Example: If you want to deploy an embedding model, use awq quantization, and deploy models with vllm, execute the following command to install dependencies:

```bash
poetry install -E embedding -E awq -E vllm
```

### Configure model.yaml and .env (Omitted)

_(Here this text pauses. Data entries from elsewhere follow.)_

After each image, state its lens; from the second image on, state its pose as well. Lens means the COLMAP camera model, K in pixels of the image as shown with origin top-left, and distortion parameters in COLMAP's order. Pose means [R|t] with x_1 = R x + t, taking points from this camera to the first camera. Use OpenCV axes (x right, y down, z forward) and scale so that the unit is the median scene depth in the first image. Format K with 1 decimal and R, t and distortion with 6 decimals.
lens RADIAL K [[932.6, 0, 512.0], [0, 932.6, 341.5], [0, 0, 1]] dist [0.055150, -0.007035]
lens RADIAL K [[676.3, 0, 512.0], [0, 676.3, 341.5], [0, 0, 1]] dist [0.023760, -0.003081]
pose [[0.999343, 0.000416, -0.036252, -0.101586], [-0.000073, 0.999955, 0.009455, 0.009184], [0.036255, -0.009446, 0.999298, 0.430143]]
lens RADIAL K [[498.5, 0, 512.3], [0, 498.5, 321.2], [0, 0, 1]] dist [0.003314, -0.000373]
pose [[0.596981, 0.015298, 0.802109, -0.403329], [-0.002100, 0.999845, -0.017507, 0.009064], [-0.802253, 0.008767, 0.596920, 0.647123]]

Please refer to the template files for specific modifications

```bash
cp config/models.yaml.template models.yaml
cp config/.env.template .env
```

### Start API

```bash
python main.py --config_path models.yaml
```

### Model Quantization

#### awq

```bash
bash scripts/autoawq.sh
```

#### gptq

```bash
bash scripts/autogptq.sh
```

## Docker Deployment

Not available yet

## Project Outlook

### Goals

1. Architecture division: Expand from single-machine version to kubernetes-based distributed version
2. Enrich backends: Support more model backends, such as Triton, ONNX, etc.

### Author Status

Due to busy work, project progress may be slow, updates will be occasional. PRs and Issues are welcome.